Le coup d’éclat permanent
Arrivé au pouvoir en 2000, les choses ne se sont pas déroulées en fin de compte comme le voulait la nature. Si Abdou Diouf était le maitre du « je » sous son magistère, Abdoulaye Wade, « un opposant au pouvoir* » tenait de main de maitre l’agenda et l’animation politiques. C’est sous les 12 ans qu’a duré la première véritable alternance politique à la tête du pays que la Charte fondamentale du Sénégal a été le plus tripatouillée avec 14 révisions constitutionnelles; « déconsolidantes » pour la plupart, selon le néologisme popularisé par le professeur agrégé de droit constitutionnel Ismaïla Madior Fall, actuel Garde des Sceaux, Ministre de la Justice. A cette aune, l’imbroglio le plus polémique a été consécutif au sésame accordé au 3ème président de la République par le Conseil constitutionnel de briguer un 3ème mandat présidentiel.

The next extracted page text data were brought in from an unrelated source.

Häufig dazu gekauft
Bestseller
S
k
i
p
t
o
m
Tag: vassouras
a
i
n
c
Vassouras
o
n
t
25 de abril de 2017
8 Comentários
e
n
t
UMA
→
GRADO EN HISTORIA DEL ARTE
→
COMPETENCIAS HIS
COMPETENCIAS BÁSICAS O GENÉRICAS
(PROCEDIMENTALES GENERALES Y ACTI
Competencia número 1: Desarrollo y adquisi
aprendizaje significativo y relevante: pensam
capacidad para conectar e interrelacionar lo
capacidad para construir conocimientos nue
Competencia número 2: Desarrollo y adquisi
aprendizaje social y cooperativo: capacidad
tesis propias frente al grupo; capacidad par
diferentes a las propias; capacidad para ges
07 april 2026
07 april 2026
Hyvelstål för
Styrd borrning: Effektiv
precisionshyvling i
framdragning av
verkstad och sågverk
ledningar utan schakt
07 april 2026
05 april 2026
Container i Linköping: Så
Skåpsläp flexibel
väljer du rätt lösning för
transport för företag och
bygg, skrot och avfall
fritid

Malgré l’avis contraire de la plupart des hommes de l’art, la clameur et les heurts populaires avec son lot de morts et de blessés, le président sortant était en fin de compte sur les startingblocks en 2012.
L’opposition de l’époque s’y résout et battit enfin campagne malgré quelques atermoiements. Et c’est le candidat Macky Sall qui avait le plus vite fait preuve de réalisme en allant battre campagne qui a pu amener son ancien patron politique en ballottage avant de le déloger du palais présidentiel, le 25 mars 2012, à l’issue du second tour de scrutin.

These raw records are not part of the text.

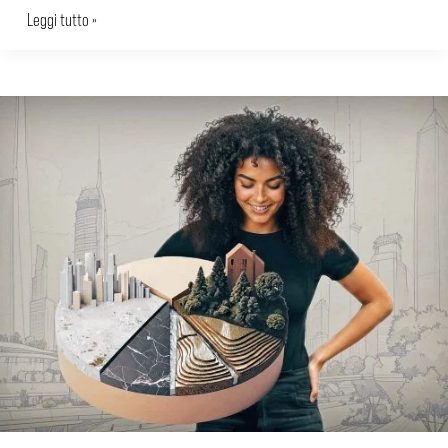
Leggi tutto »
Impatto
ambientale
edifici:
come
calcolarlo
e
comunicarlo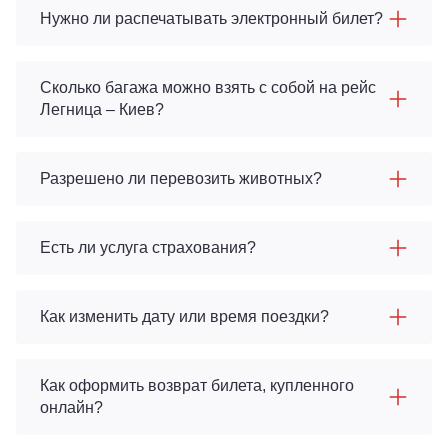
Нужно ли распечатывать электронный билет?
Сколько багажа можно взять с собой на рейс
Легница – Киев?
Разрешено ли перевозить животных?
Есть ли услуга страхования?
Как изменить дату или время поездки?
Как оформить возврат билета, купленного
онлайн?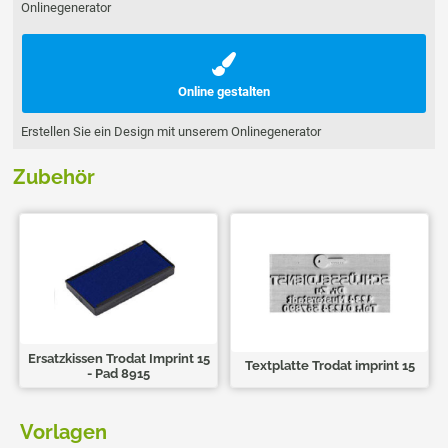
Onlinegenerator
Online gestalten
Erstellen Sie ein Design mit unserem Onlinegenerator
Zubehör
Ersatzkissen Trodat Imprint 15
Textplatte Trodat imprint 15
- Pad 8915
Vorlagen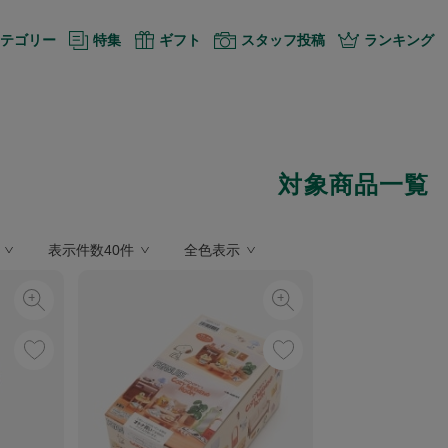
テゴリー
特集
ギフト
スタッフ投稿
ランキング
対象商品一覧
表示件数40件
全色表示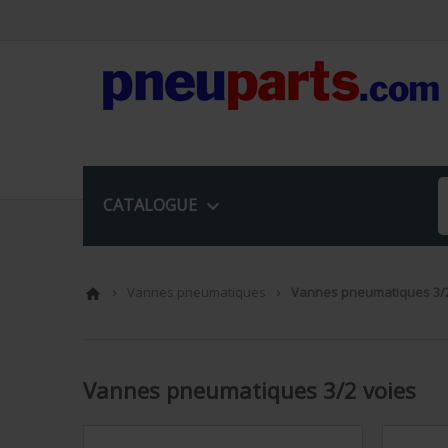
CATALOGUE

Vannes pneumatiques
Vannes pneumatiques 3/2



Vannes pneumatiques 3/2 voies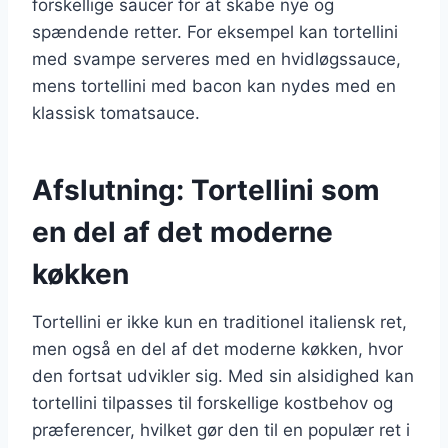
forskellige saucer for at skabe nye og
spændende retter. For eksempel kan tortellini
med svampe serveres med en hvidløgssauce,
mens tortellini med bacon kan nydes med en
klassisk tomatsauce.
Afslutning: Tortellini som
en del af det moderne
køkken
Tortellini er ikke kun en traditionel italiensk ret,
men også en del af det moderne køkken, hvor
den fortsat udvikler sig. Med sin alsidighed kan
tortellini tilpasses til forskellige kostbehov og
præferencer, hvilket gør den til en populær ret i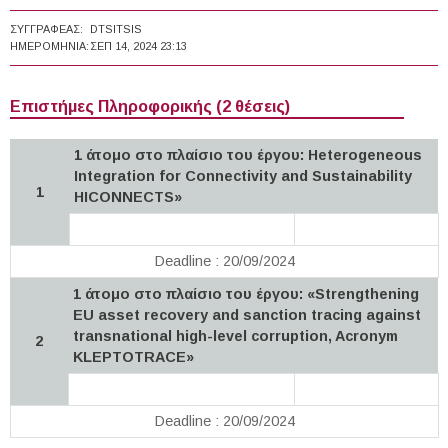
ΣΥΓΓΡΑΦΈΑΣ:
DTSITSIS
ΗΜΕΡΟΜΗΝΊΑ:
ΣΕΠ 14, 2024 23:13
Επιστήμες Πληροφορικής (2 θέσεις)
1 άτομο στο πλαίσιο του έργου: Heterogeneous
Integration for Connectivity and Sustainability
1
HICONNECTS»
Deadline : 20/09/2024
1 άτομο στο πλαίσιο του έργου: «Strengthening
EU asset recovery and sanction tracing against
transnational high-level corruption, Acronym
2
KLEPTOTRACE»
Deadline : 20/09/2024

Ce ne serait point faire insulte à Me Wade, nonobstant son expérience politique encyclopédique, même du haut de ses 93 hivernages, de faire preuve, toutes proportions gardées, du même réalisme que son « héritier » de successeur, en faisant le constat de sagesse qu’il entacherait très difficilement cette élection présidentielle, encore moins empêcher sa tenue comme il en a récemment entretenu l’illusion.
Abdoulaye Wade, adepte du coup d’éclat permanent, ayant toujours abhorré la politique de la chaise vide, a pourtant déjà boycotté des élections: les locales de 1990. Les retombées politiques étaient dérisoires, voire même catastrophiques avec le charivari qu’on a connu aux élections locales de 1996. Au surplus, entre 1990 et 2019, il y a un abîme, au plan symbolique, tout comme en terme de contexte politique.

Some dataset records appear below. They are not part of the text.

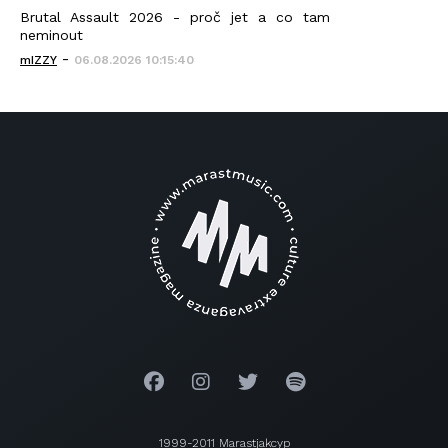
Brutal Assault 2026 - proč jet a co tam
neminout
-
mIZZY
06.08.2026 10:15:40
1999-2011 Marastjakcyp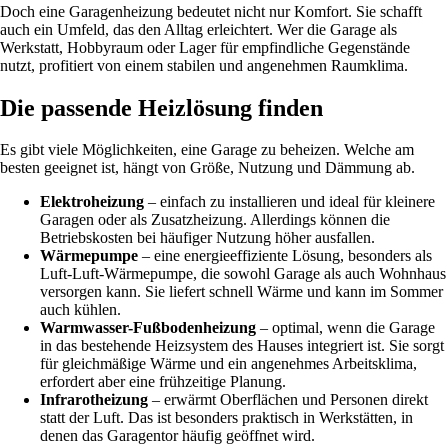
Doch eine Garagenheizung bedeutet nicht nur Komfort. Sie schafft
auch ein Umfeld, das den Alltag erleichtert. Wer die Garage als
Werkstatt, Hobbyraum oder Lager für empfindliche Gegenstände
nutzt, profitiert von einem stabilen und angenehmen Raumklima.
Die passende Heizlösung finden
Es gibt viele Möglichkeiten, eine Garage zu beheizen. Welche am
besten geeignet ist, hängt von Größe, Nutzung und Dämmung ab.
Elektroheizung
– einfach zu installieren und ideal für kleinere
Garagen oder als Zusatzheizung. Allerdings können die
Betriebskosten bei häufiger Nutzung höher ausfallen.
Wärmepumpe
– eine energieeffiziente Lösung, besonders als
Luft-Luft-Wärmepumpe, die sowohl Garage als auch Wohnhaus
versorgen kann. Sie liefert schnell Wärme und kann im Sommer
auch kühlen.
Warmwasser-Fußbodenheizung
– optimal, wenn die Garage
in das bestehende Heizsystem des Hauses integriert ist. Sie sorgt
für gleichmäßige Wärme und ein angenehmes Arbeitsklima,
erfordert aber eine frühzeitige Planung.
Infrarotheizung
– erwärmt Oberflächen und Personen direkt
statt der Luft. Das ist besonders praktisch in Werkstätten, in
denen das Garagentor häufig geöffnet wird.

En ne se rendant pas aux urnes ce dimanche, Me Wade, peut au plus donner l’illusion de villipender un modèle craquelé d’une certaine démocratie sénégalaise. Toutefois, ses gérémiades et autres féroces dénonciations ne seront pas « de nature à entacher la nature du scrutin ». Les nombreux observateurs de l’Union africaine (UA), de l’Union européenne (UE), ainsi que les observateurs de l’Eglise catholique sénégalaise, ne manqueront pas d’emboucher la même antienne pour valider l’élection. Surtout qu’il établi qu’au Sénégal où l’on vote depuis plus de 150 ans, on n’a pas de leçons de démocratie à recevoir d’ailleurs.
Au crépuscule d’une vie politique bien remplie, le président Abdoulaye Wade, dans son boycott actif, conçoit que ses partisans puissent voter pour les candidats Ousmane Sonko, Idrissa Seck ou El Hadji Issa Sall.
Retour d’ascenseur
Par un naturel parallélisme des formes, il pourrait tout aussi voter pour l’un de ses trois fils putatifs engagés la joute électorale.
Mais encore une fois, le plus important pour lui, reste d’aller aux urnes. Au plan symbolique, ce ne serait juste qu’un retour d’ascenceur au peuple sénégalais qui lui a beaucoup donné. Une sortie honorable qui serait à la hauteur de son prestigieux statut d’ancien président de la République.
* Abdou Latif Coulibaly. « Abdoulaye Wade, un opposant au pouvoir, l’alternance piégée ». Edition Sentinelles.